Wonderful story so far.  I love the way you are weaving your tale through the different characters.  Your pace for the story also seemed to take a step up through this new chapter.  Keep up the good work!  I can't wait to read the rest of your story!

Author's Response: Glad you're enjoying the story and the different POVs.  Re the pace, well, actually Chapter Nine (currently being betaed) doesn't take it too much further forward in time.  Thanks for commenting!

Reviewer: mollyw4 Signed [Report This]
Date: 11/14/2007 10:12 PM Title: One: Abandon

Well,  I wasn't  expecting that!  The story is great.  I hope we get a little more background on what Ginny's issues are (yes I can imagine some, but what are hers)  Of course that last line explains a lot.  I'm looking forward to the upcoming chapters.

Author's Response: Thank you very much for your kind comment.  Ginny's POV appears in some later chapters.
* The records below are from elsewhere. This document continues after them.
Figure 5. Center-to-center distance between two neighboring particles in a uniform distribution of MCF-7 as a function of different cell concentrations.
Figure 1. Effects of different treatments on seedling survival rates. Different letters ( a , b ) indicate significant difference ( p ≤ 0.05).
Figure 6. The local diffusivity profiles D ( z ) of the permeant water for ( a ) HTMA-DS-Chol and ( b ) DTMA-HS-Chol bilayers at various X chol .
Reviewer: jocelynsmama Signed [Report This]
Date: 11/14/2007 10:02 PM Title: Seven: Flammulated


How can you do this to us?!?!

Every time, a cliffhanger!

No smooches for you!


~seriously though, I love the story!  please hurry! 

Author's Response:

I'm evil like that.  >;-J  And you are going to hate Chapter Eleven.  Bwa-ha-ha!
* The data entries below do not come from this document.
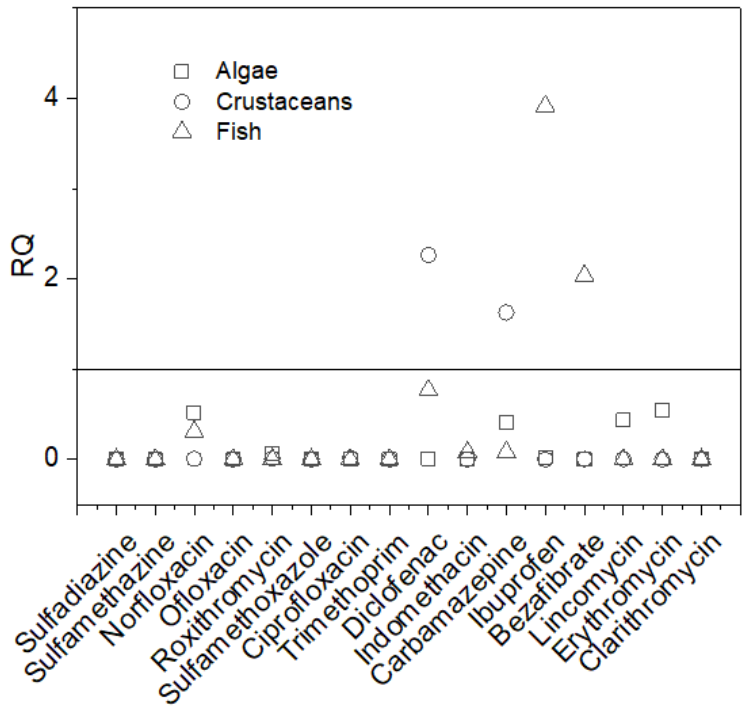
Figure 3. The RQs of PPCPs in the Daqing River Basin.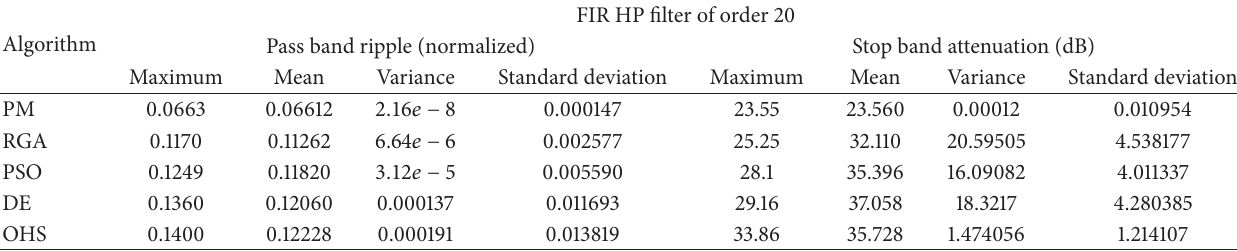
Table 12: Statistical parameters of FIR HP filters for different algorithms.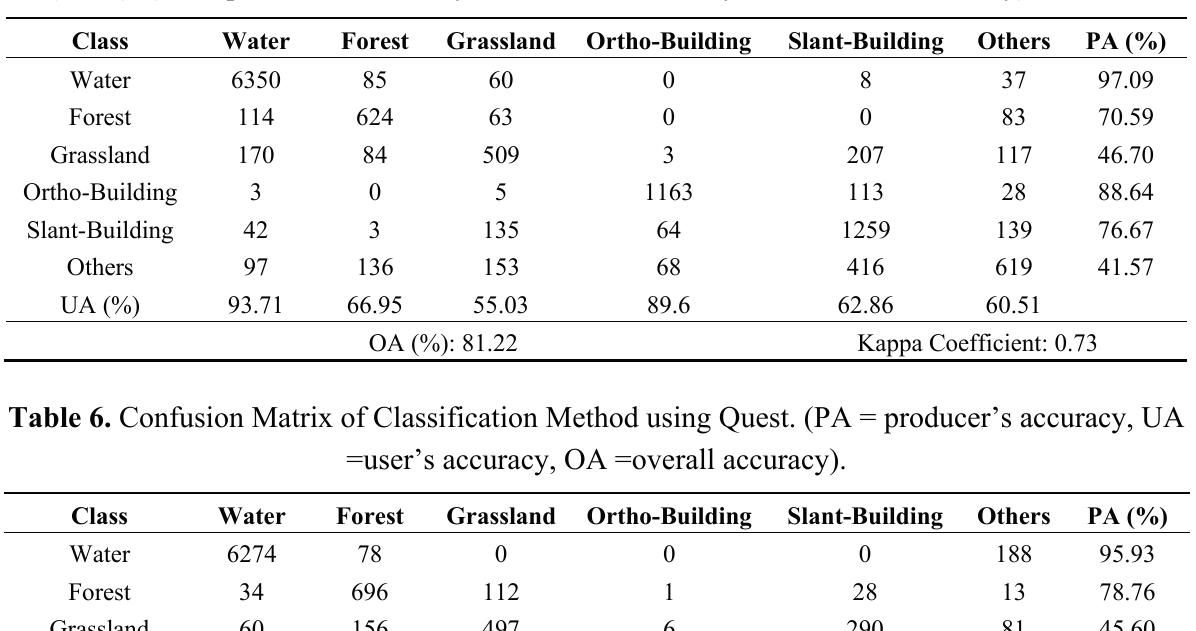
Table 5. Confusion Matrix of Classification Method using Support Vector Machine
Chapter Eight is being betaed at the moment.  Thank you for your funny comment.

Reviewer: TheTrioMakesMeHot Signed [Report This]
Date: 11/13/2007 03:27 PM Title: One: Abandon

Just thought I'd say a quick hello ... I've started reading this again now that you're several chapters into it ... and I found one little thing that needs to be fixed from when I was beta reading.  I asked you "Is “unreal-estate” a play on words because Grimmauld Place is hidden?" and that phrase is still up there in the text.  Not sure now which of us failed to delete it, but you'll need to edit it to fix it.

I've always found this line, "After facing Voldemort and all that, I’m tired of choosing sides. I still enjoy Quidditch, but I don’t care who wins anymore." very insightful about how Harry is likely to be feeling after the war.

This line ... “The best of me? You’ve got my cock and my heart and my hand! What else is there?” ... makes me laugh every time I see it.  I find the order of Harry's priorities there somewhat amusing!

Author's Response:

Nice to know you're rereading this.  At that point, I hadn't understood the betaing process yet, so I wasn't sending clean copies back.  Anyway it's fixed now.


Thank you about Harry's post-war feelings.  That's why he doesn't become an Auror in my story.


Happy to make you laugh.  I feel like that's the order Harry gave them to Ginny, starting with lust, then love, then marriage. 

Reviewer: TheWarSausage Signed starstarstarstar [Report This]
Date: 10/28/2007 06:22 AM Title: Five: Plans

A most promising start.

Well written dialog, teasing, fine charcterization - what's not to like?

Author's Response: Thank you for commenting, and so kindly.

Reviewer: albus_james Signed [Report This]
Date: 10/25/2007 03:20 AM Title: One: Abandon

i love the stories, but i really need like to read a story more about James young potte r(because i am so in love with him) and about albus, the adventure of the two brothers

Author's Response: Sorry, the two brothers aren't major characters in this story.  They're in the story, but it's really more about the HRH trio.

Reviewer: Annemarie Signed [Report This]
Date: 10/22/2007 08:23 PM Title: Four: Happy Thoughts

What a wonderful chapter to drop in the middle of al this tension.  But don't wait too long to update!  Harry and Ginny need to get this issue resolved.

Author's Response: Thank you very much!  Chapter Five is being betaed right now.  As for Harry and Ginny, this is a very long story, with multiple POVs, so it won't be resolved for awhile.

Reviewer: FreeRaven Signed starstarstarstar [Report This]
Date: 10/21/2007 11:59 PM Title: Four: Happy Thoughts

Wow! that was some very good writing!

Author's Response: Thank you very much!

Reviewer: Annemarie Signed [Report This]
Date: 10/16/2007 08:01 PM Title: Three: What's in a Name?

Wow!  This is really good.  I especially like the dialogue between Ron and Hermione (like when he tells her if she hadn't just 'passed' a baby he'd climb into bed with her).  I'm looking forward to more.

Author's Response: Yay, my first review on TQP!  I'm glad you're enjoying this, esp Ron & Hermione, and thank you for commenting.